Non che non ne avessimo diritto, ma per darci a voi come modello da imitare. E infatti quando eravamo presso di voi, vi abbiamo sempre dato questa regola: chi non vuole lavorare, neppure mangi.
 
Sentiamo infatti che alcuni fra voi vivono una vita disordinata, senza fare nulla e sempre in agitazione. A questi tali, esortandoli nel Signore Gesù Cristo, ordiniamo di guadagnarsi il pane lavorando con tranquillità.

Parola di Dio

Vangelo

Con la vostra perseveranza salverete la vostra vita.

Dal Vangelo secondo Luca
Lc 21,5-19

 
In quel tempo, mentre alcuni parlavano del tempio, che era ornato di belle pietre e di doni votivi, Gesù disse: «Verranno giorni nei quali, di quello che vedete, non sarà lasciata pietra su pietra che non sarà distrutta».
 
Gli domandarono: «Maestro, quando dunque accadranno queste cose e quale sarà il segno, quando esse staranno per accadere?». Rispose: «Badate di non lasciarvi ingannare. Molti infatti verranno nel mio nome dicendo: “Sono io”, e: “Il tempo è vicino”. Non andate dietro a loro!
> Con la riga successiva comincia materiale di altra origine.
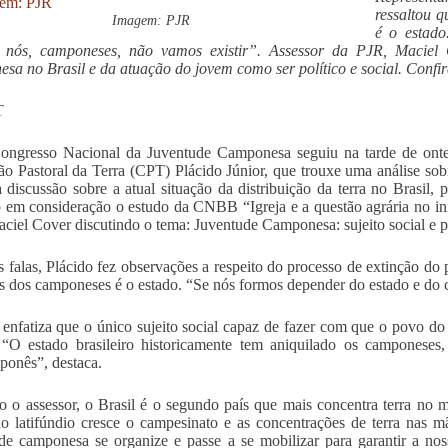
ressaltou 
Imagem: PJR
é o estado
l, nós, camponeses, não vamos existir”. Assessor da PJR, Maciel 
sa no Brasil e da atuação do jovem como ser político e social. Confir
T
ongresso Nacional da Juventude Camponesa seguiu na tarde de ontem
o Pastoral da Terra (CPT) Plácido Júnior, que trouxe uma análise sobre
 discussão sobre a atual situação da distribuição da terra no Brasil, 
 em consideração o estudo da CNBB “Igreja e a questão agrária no in
ciel Cover discutindo o tema: Juventude Camponesa: sujeito social e po
 falas, Plácido fez observações a respeito do processo de extinção d
s dos camponeses é o estado. “Se nós formos depender do estado e do c
 enfatiza que o único sujeito social capaz de fazer com que o povo d
“O estado brasileiro historicamente tem aniquilado os camponese
ponês”, destaca.
 o assessor, o Brasil é o segundo país que mais concentra terra no 
do latifúndio cresce o campesinato e as concentrações de terra nas m
de camponesa se organize e passe a se mobilizar para garantir a no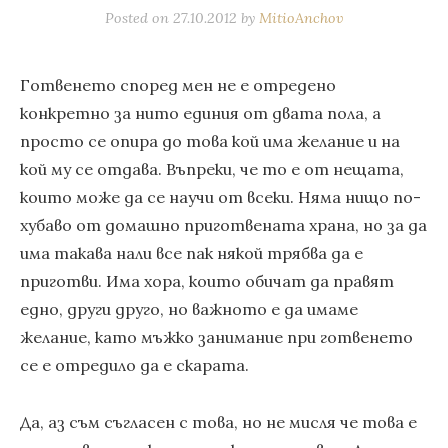
Posted on
27.10.2012
by
MitioAnchov
Готвенето според мен не е отредено
конкретно за нито единия от двата пола, а
просто се опира до това кой има желание и на
кой му се отдава. Въпреки, че то е от нещата,
които може да се научи от всеки. Няма нищо по-
хубаво от домашно приготвената храна, но за да
има такава нали все пак някой трябва да е
приготви. Има хора, които обичат да правят
едно, други друго, но важното е да имаме
желание, като мъжко занимание при готвенето
се е отредило да е скарата.
Да, аз съм съгласен с това, но не мисля че това е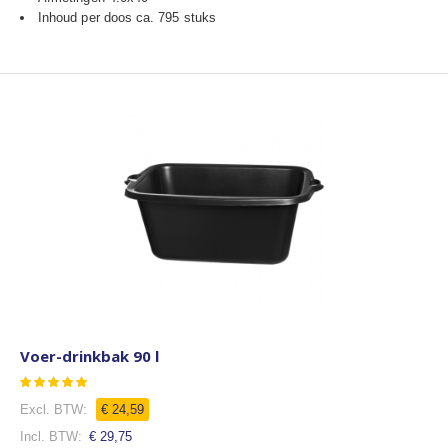
Inhoud per doos ca. 795 stuks
Voer-drinkbak 90 l
Waardering:
100
100
% of
€ 24,59
€ 29,75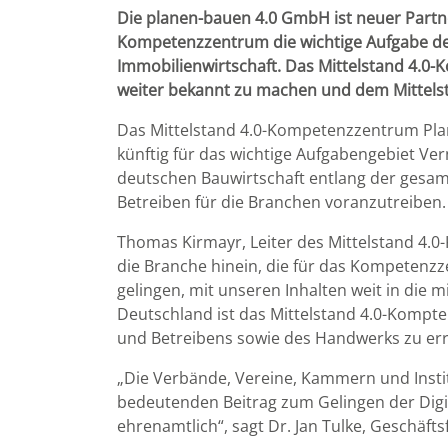
Die planen-bauen 4.0 GmbH ist neuer Part
Kompetenzzentrum die wichtige Aufgabe de
Immobilienwirtschaft. Das Mittelstand 4.0
weiter bekannt zu machen und dem Mittelst
Das Mittelstand 4.0-Kompetenzzentrum Plan
künftig für das wichtige Aufgabengebiet Ver
deutschen Bauwirtschaft entlang der gesamt
Betreiben für die Branchen voranzutreiben.
Thomas Kirmayr, Leiter des Mittelstand 4.0
die Branche hinein, die für das Kompetenz
gelingen, mit unseren Inhalten weit in die 
Deutschland ist das Mittelstand 4.0-Kompte
und Betreibens sowie des Handwerks zu err
„Die Verbände, Vereine, Kammern und Instit
bedeutenden Beitrag zum Gelingen der Digit
ehrenamtlich“, sagt Dr. Jan Tulke, Geschäf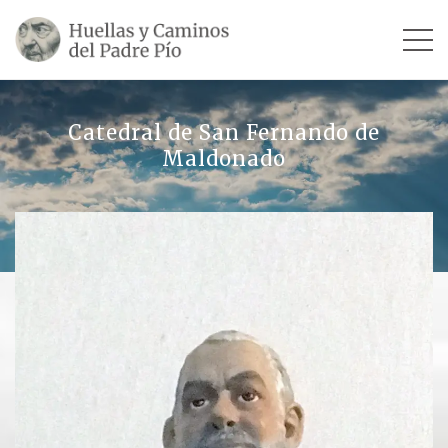
INICIO
Catedral de San Fernando de
Maldonado
SU VIDA
TESTIMONIOS
Ver todos
Escultores
Revista «La Voz del Padre Pío»
Contar mi testimonio
LUGARES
Quando sentirete di guerre e di rivoluzioni, non vi terrorizzate, perché prima devono avvenire queste cose, ma non è subito la fine».
 
Poi diceva loro: «Si solleverà nazione contro nazione e regno contro regno, e vi saranno in diversi luoghi terremoti, carestie e pestilenze; vi saranno anche fatti terrificanti e segni grandiosi dal cielo.
 
Ma prima di tutto questo metteranno le mani su di voi e vi perseguiteranno, consegnandovi alle sinagoghe e alle prigioni, trascinandovi davanti a re e governatori, a causa del mio nome. Avrete allora occasione di dare testimonianza. Mettetevi dunque in mente di non preparare prima la vostra difesa; io vi darò parola e sapienza, cosicché tutti i vostri avversari non potranno resistere né controbattere.
 
Sarete traditi perfino dai genitori, dai fratelli, dai parenti e dagli amici, e uccideranno alcuni di voi; sarete odiati da tutti a causa del mio nome. Ma nemmeno un capello del vostro capo andrà perduto.
 
Con la vostra perseveranza salverete la vostra vita».